Extract provided ->
In this project, all you need to do is to git clone this respository.
You don't need to download another file.
├─ dqn-example.py
├─ ddpg-example.py
├─ dqn.pth
├─ ddpg.pth
├─ environment.yml
├─ report.pdf
└─ README.md
In the training step, you can train two different model like DQN and DDPG.
There have two step to train the DQN model.
The first step is config the DQN training parameters through the following argparse.
## arguments ##
parser = argparse.ArgumentParser(description=__doc__)
parser.add_argument('-d', '--device', default='cuda')
parser.add_argument('-m', '--model', default='dqn.pth')
parser.add_argument('--logdir', default='log/dqn')
# train
parser.add_argument('--warmup', default=10000, type=int)
parser.add_argument('--episode', default=2000, type=int)
parser.add_argument('--capacity', default=10000, type=int)
parser.add_argument('--batch_size', default=128, type=int)
parser.add_argument('--lr', default=.0005, type=float)
parser.add_argument('--eps_decay', default=.995, type=float)
parser.add_argument('--eps_min', default=.01, type=float)
parser.add_argument('--gamma', default=.99, type=float)
parser.add_argument('--freq', default=4, type=int)
parser.add_argument('--target_freq', default=1000, type=int)
# test
parser.add_argument('--test_only', action='store_true')
parser.add_argument('--render', action='store_true')
parser.add_argument('--seed', default=20200519, type=int)
parser.add_argument('--test_epsilon', default=.001, type=float)
args = parser.parse_args()
The second step is run the command below.
python dqn-example.py --test_only
There have two step to train the DDPG model.
The first step is config the DDPG training parameters through the following argparse.
## arguments ##
parser = argparse.ArgumentParser(description=__doc__)
parser.add_argument('-d', '--device', default='cuda')
parser.add_argument('-m', '--model', default='ddpg.pth')
parser.add_argument('--logdir', default='log/ddpg')
# train
parser.add_argument('--warmup', default=50000, type=int)
parser.add_argument('--episode', default=2800, type=int)
parser.add_argument('--batch_size', default=128, type=int)
parser.add_argument('--capacity', default=500000, type=int)
parser.add_argument('--lra', default=1e-3, type=float)
parser.add_argument('--lrc', default=1e-3, type=float)
parser.add_argument('--gamma', default=.99, type=float)
parser.add_argument('--tau', default=.005, type=float)
# test
parser.add_argument('--test_only', action='store_true')

[Dataset records]
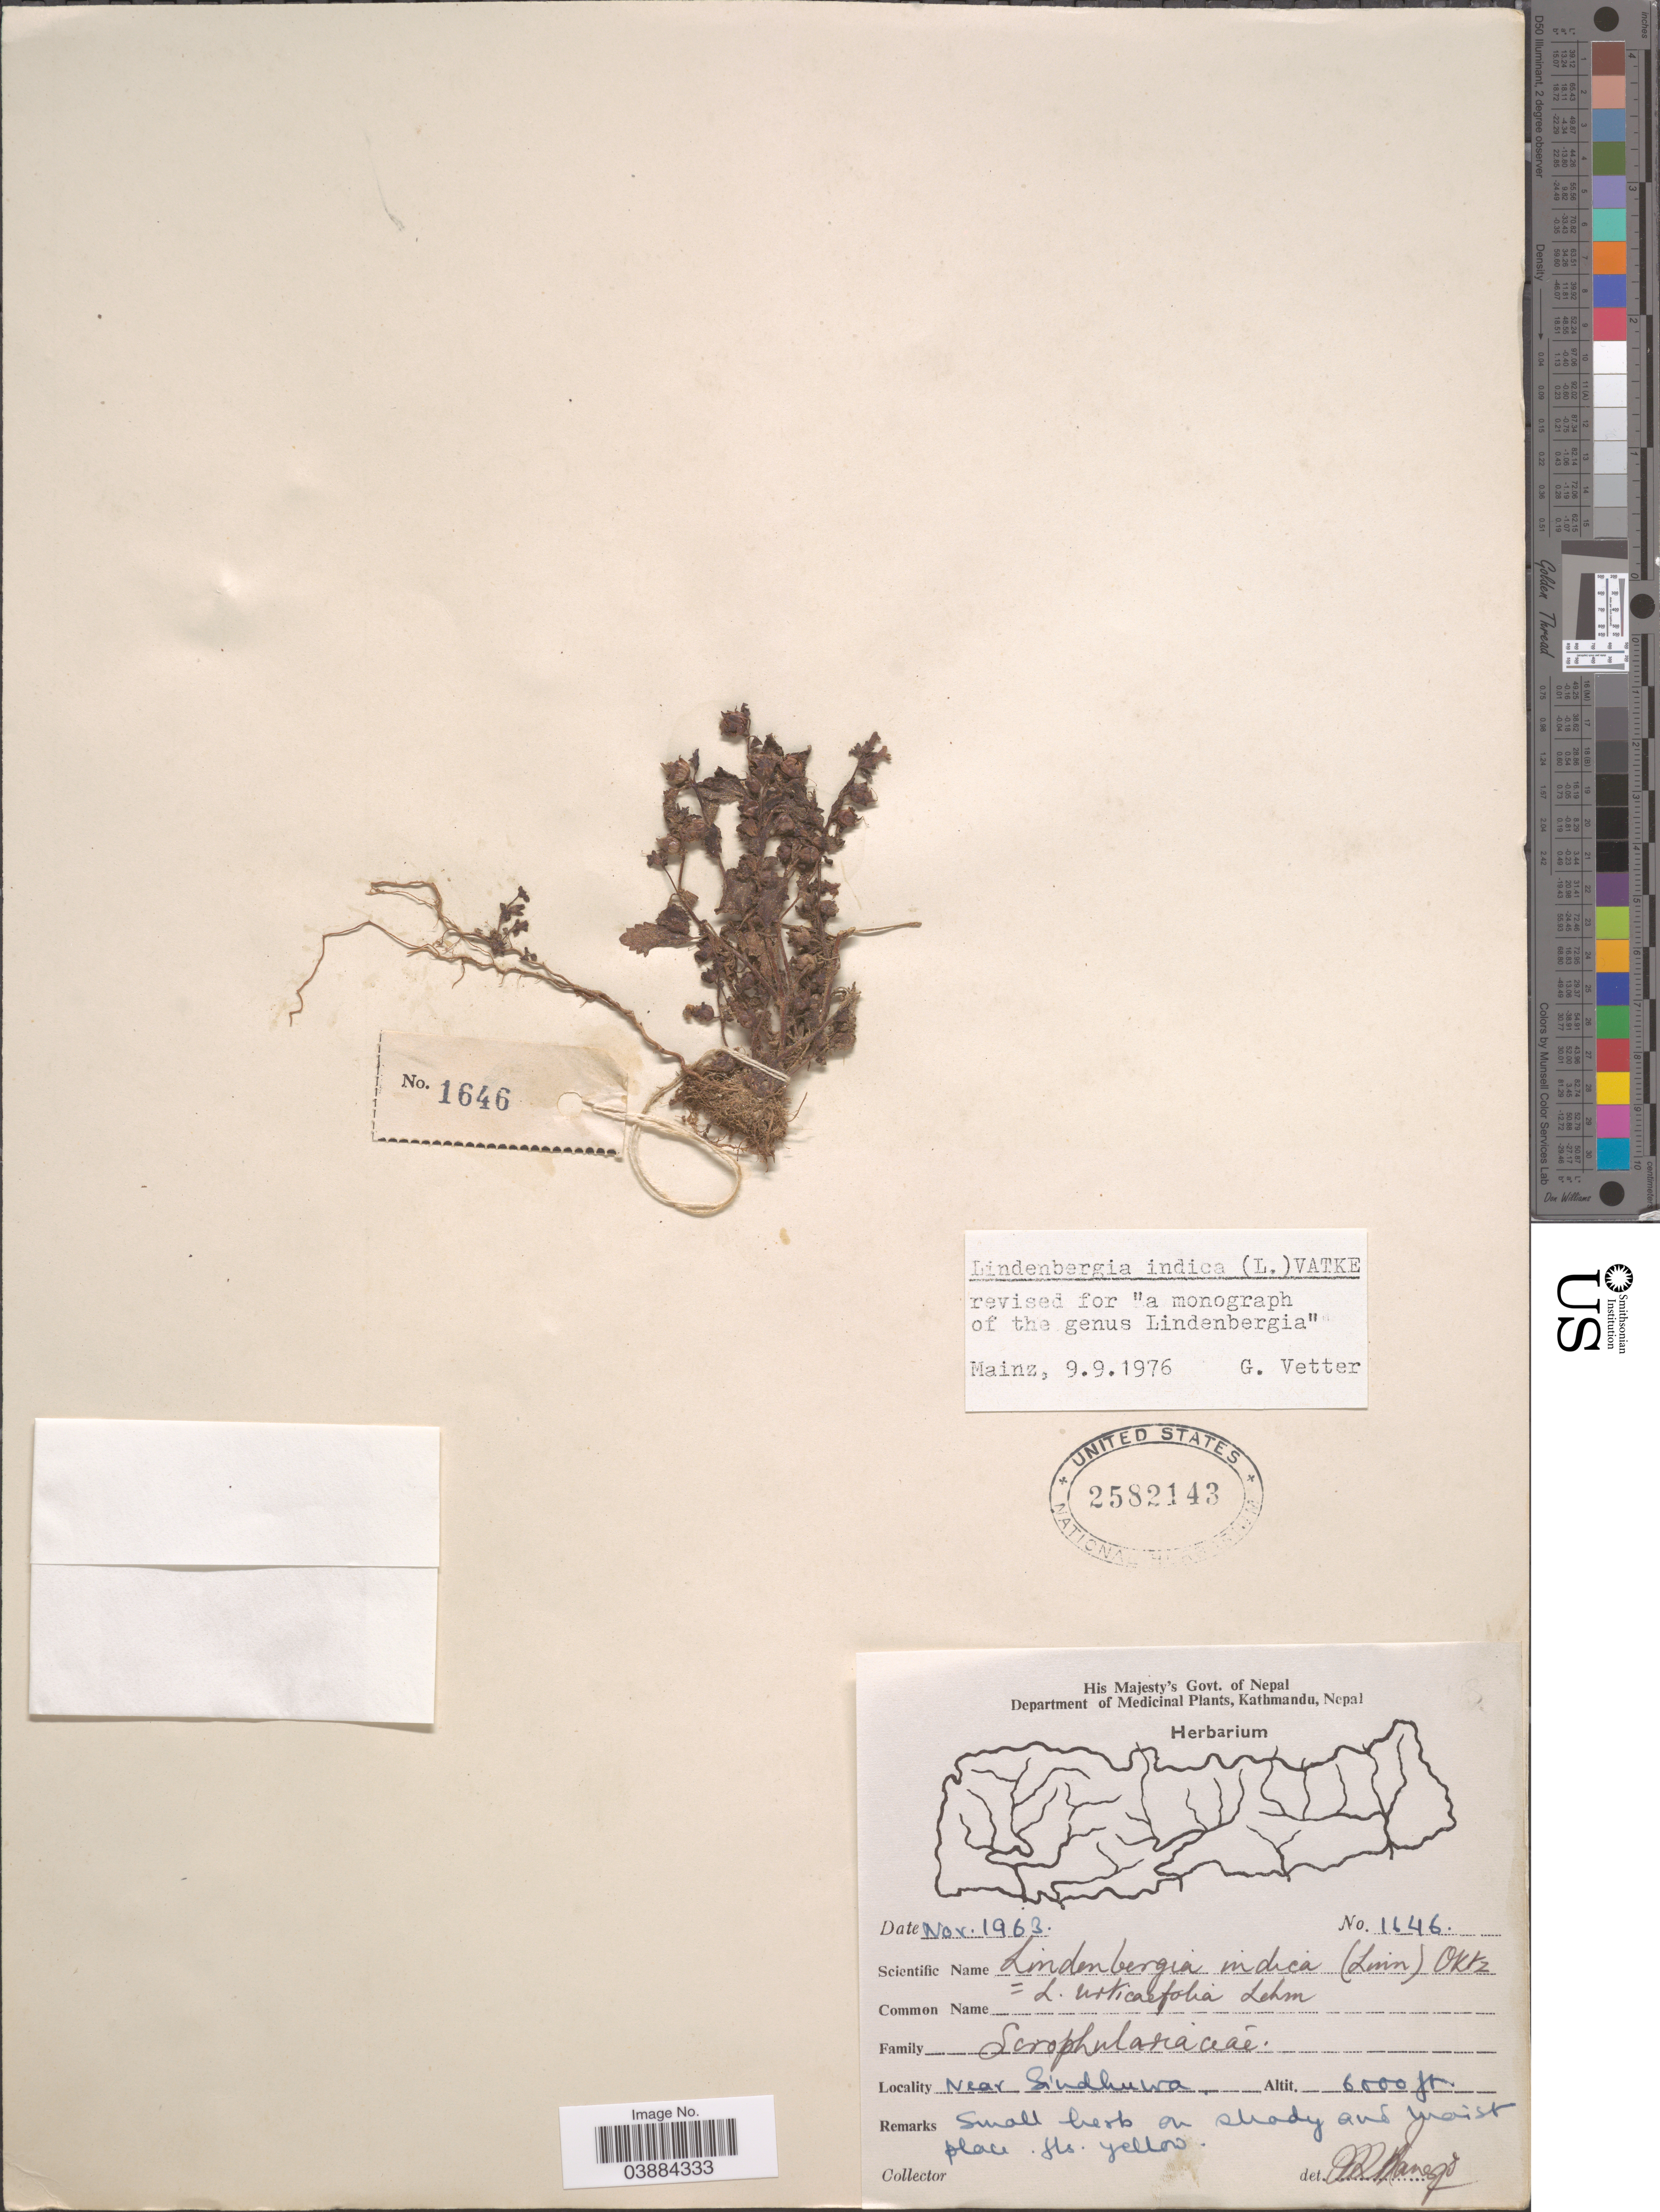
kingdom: Plantae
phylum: Tracheophyta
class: Magnoliopsida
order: Lamiales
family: Orobanchaceae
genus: Lindenbergia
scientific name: Lindenbergia indica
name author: (L.) Vatke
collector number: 1646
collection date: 1963-11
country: Nepal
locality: Near Sindhuwa.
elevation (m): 1829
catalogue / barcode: US 2582143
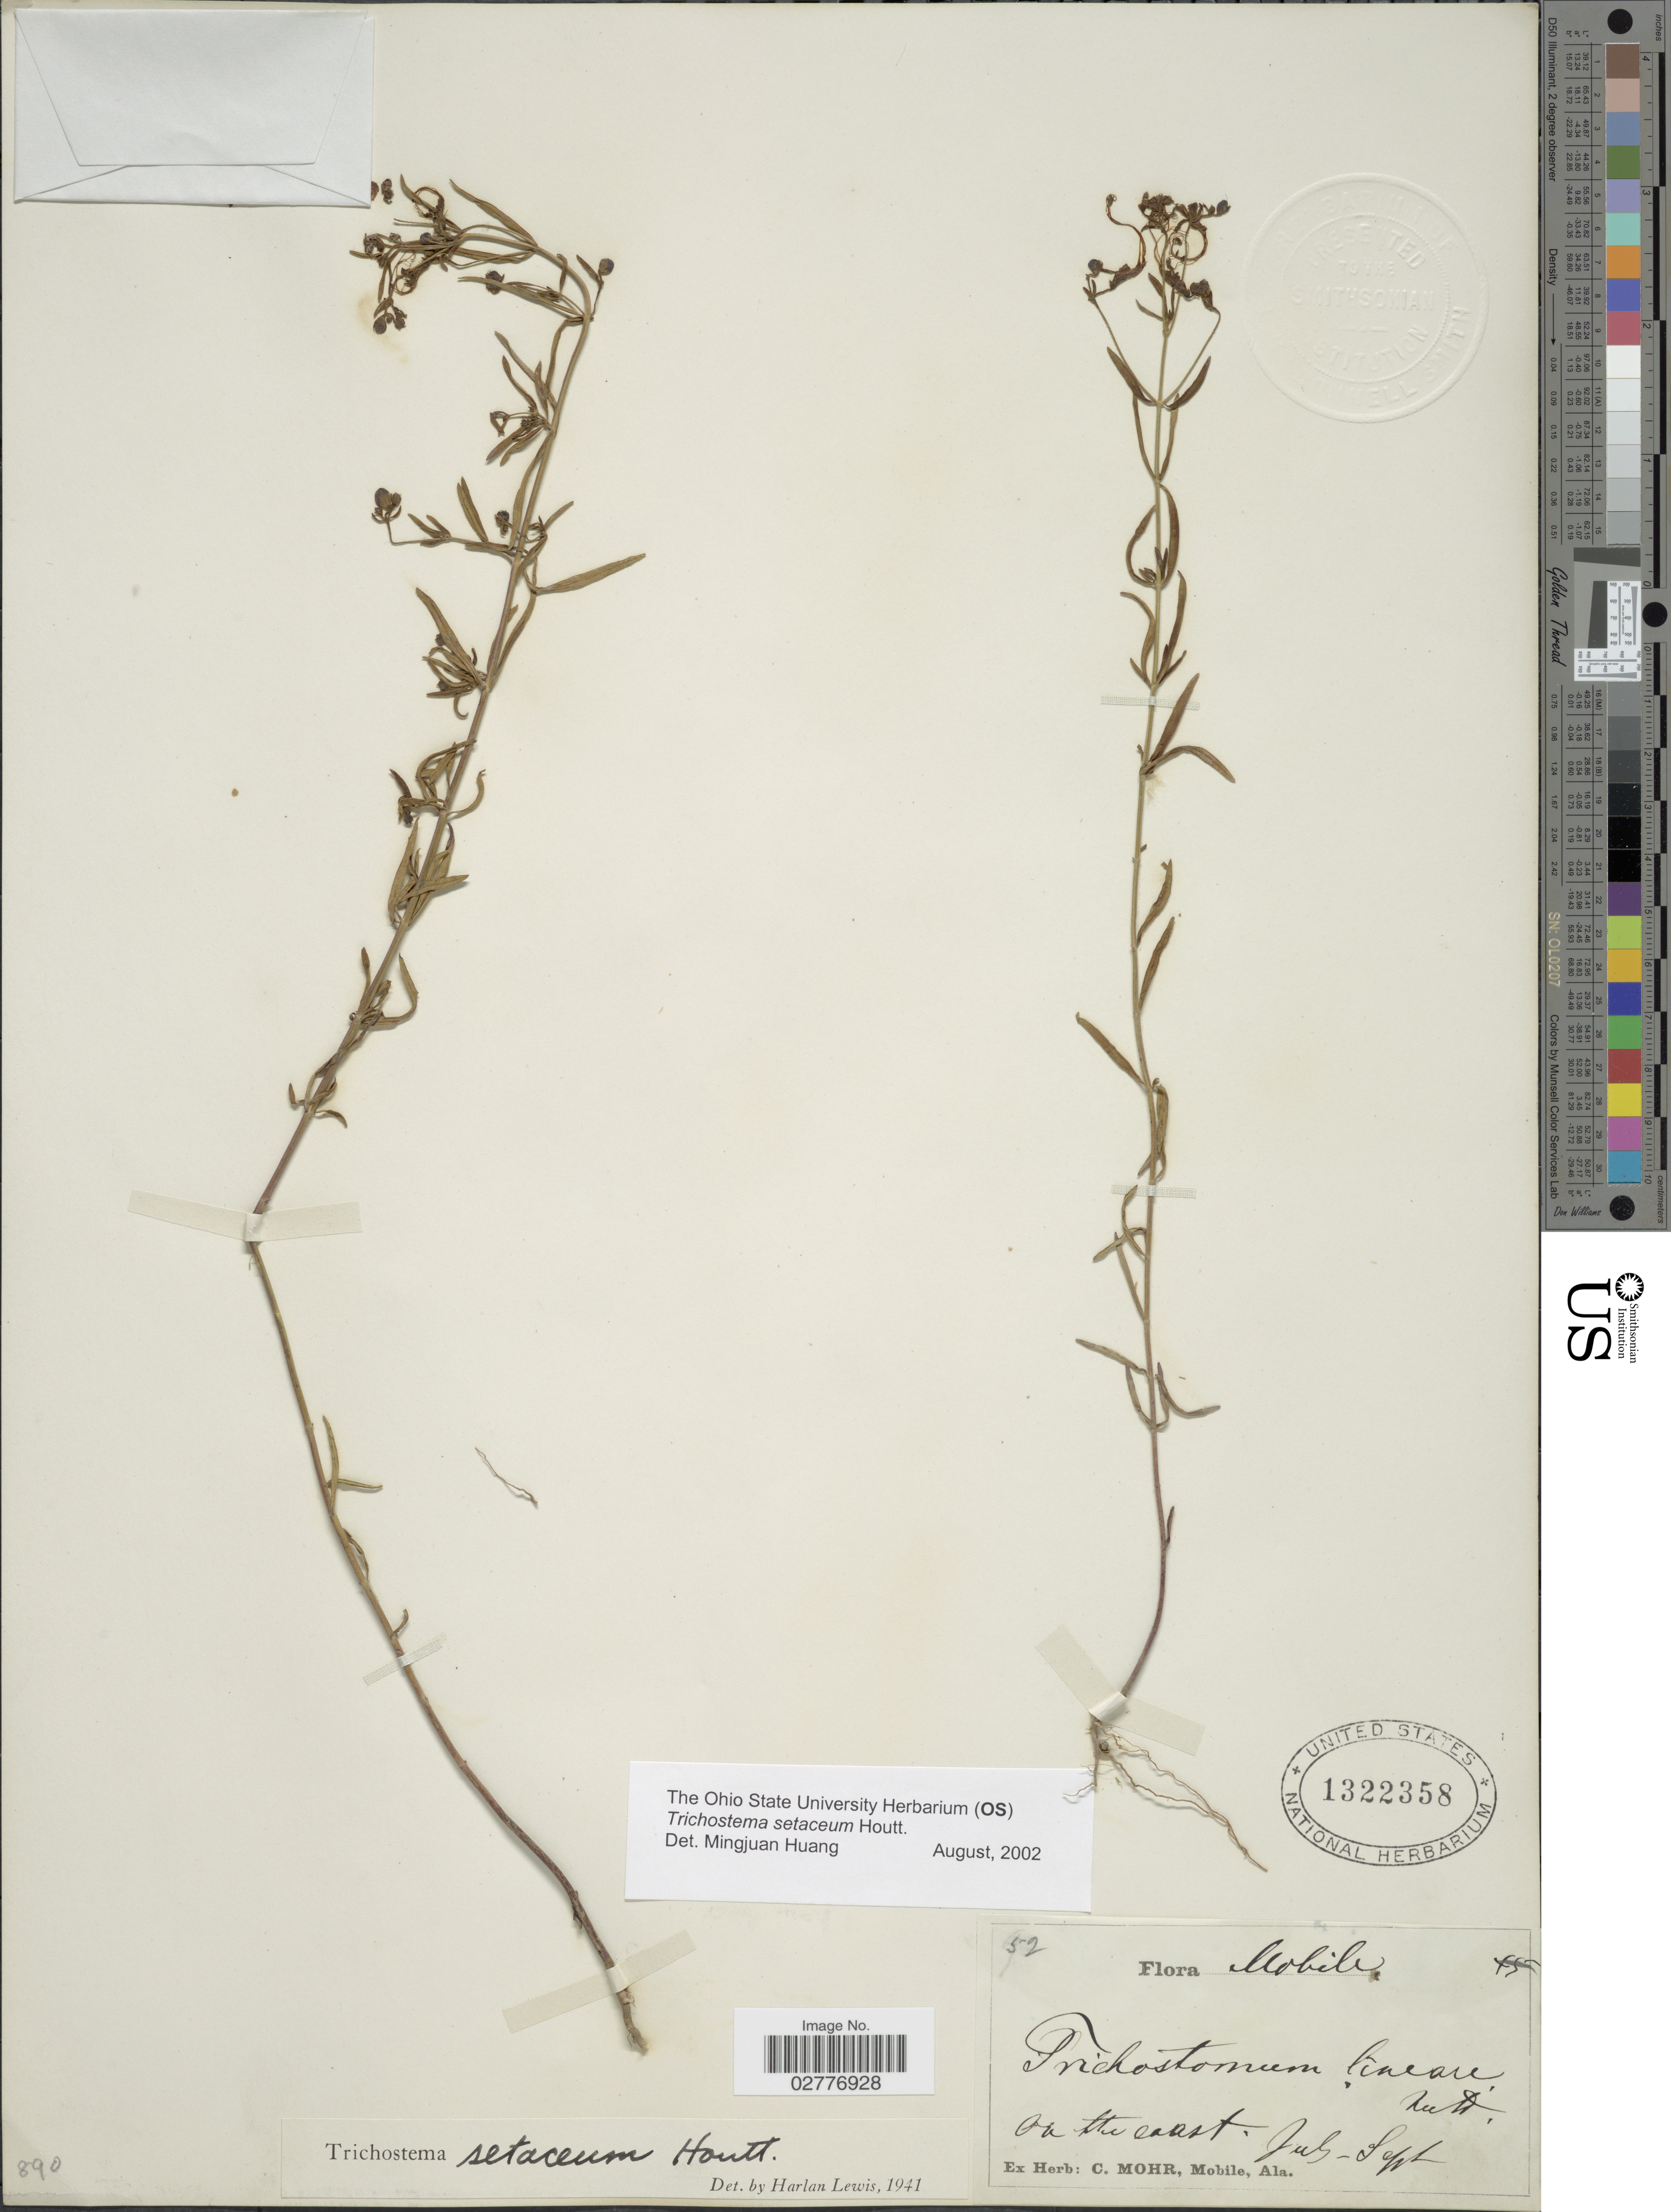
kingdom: Plantae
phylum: Tracheophyta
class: Magnoliopsida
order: Lamiales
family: Lamiaceae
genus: Trichostema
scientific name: Trichostema setaceum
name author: Houtt.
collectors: ex herb. C. Mohr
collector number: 52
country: United States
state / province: Alabama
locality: Mobile.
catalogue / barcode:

Task instructions ->
- 1) Render the herbarium sheet entries as a numbered list, one line per item, with blank lines and the pictures left out.
- 2) Pick up the DQN and DDPG training guide right after its last line and write the next part.
The training guide and the entries have nothing to do with each other.

Answers to the problems ->
- 1)
1. kingdom: Plantae
2. phylum: Tracheophyta
3. class: Magnoliopsida
4. order: Lamiales
5. family: Orobanchaceae
6. genus: Lindenbergia
7. scientific name: Lindenbergia indica
8. name author: (L.) Vatke
9. collector number: 1646
10. collection date: 1963-11
11. country: Nepal
12. locality: Near Sindhuwa.
13. elevation (m): 1829
14. catalogue / barcode: US 2582143
15. kingdom: Plantae
16. phylum: Tracheophyta
17. class: Magnoliopsida
18. order: Lamiales
19. family: Lamiaceae
20. genus: Trichostema
21. scientific name: Trichostema setaceum
22. name author: Houtt.
23. collectors: ex herb. C. Mohr
24. collector number: 52
25. country: United States
26. state / province: Alabama
27. locality: Mobile.
28. catalogue / barcode:

- 2)
parser.add_argument('--render', action='store_true')
parser.add_argument('--seed', default=20200519, type=int)
args = parser.parse_args()
The second step is run the command below.
python ddpg-example.py --test_only
You can get some detailed introduction and experimental results in this link.
In the training step, you also can evaluate two different model like DQN and DDPG.
There have two step to evaluate the DQN model.
The first step is config the DQN testing parameters(same to training) through the following argparse. Especially with the evaluate model name dqn.pth.
## arguments ##
parser = argparse.ArgumentParser(description=__doc__)
parser.add_argument('-d', '--device', default='cuda')
parser.add_argument('-m', '--model', default='dqn.pth')
parser.add_argument('--logdir', default='log/dqn')
# train
parser.add_argument('--warmup', default=10000, type=int)
parser.add_argument('--episode', default=2000, type=int)
parser.add_argument('--capacity', default=10000, type=int)
parser.add_argument('--batch_size', default=128, type=int)
parser.add_argument('--lr', default=.0005, type=float)
parser.add_argument('--eps_decay', default=.995, type=float)
parser.add_argument('--eps_min', default=.01, type=float)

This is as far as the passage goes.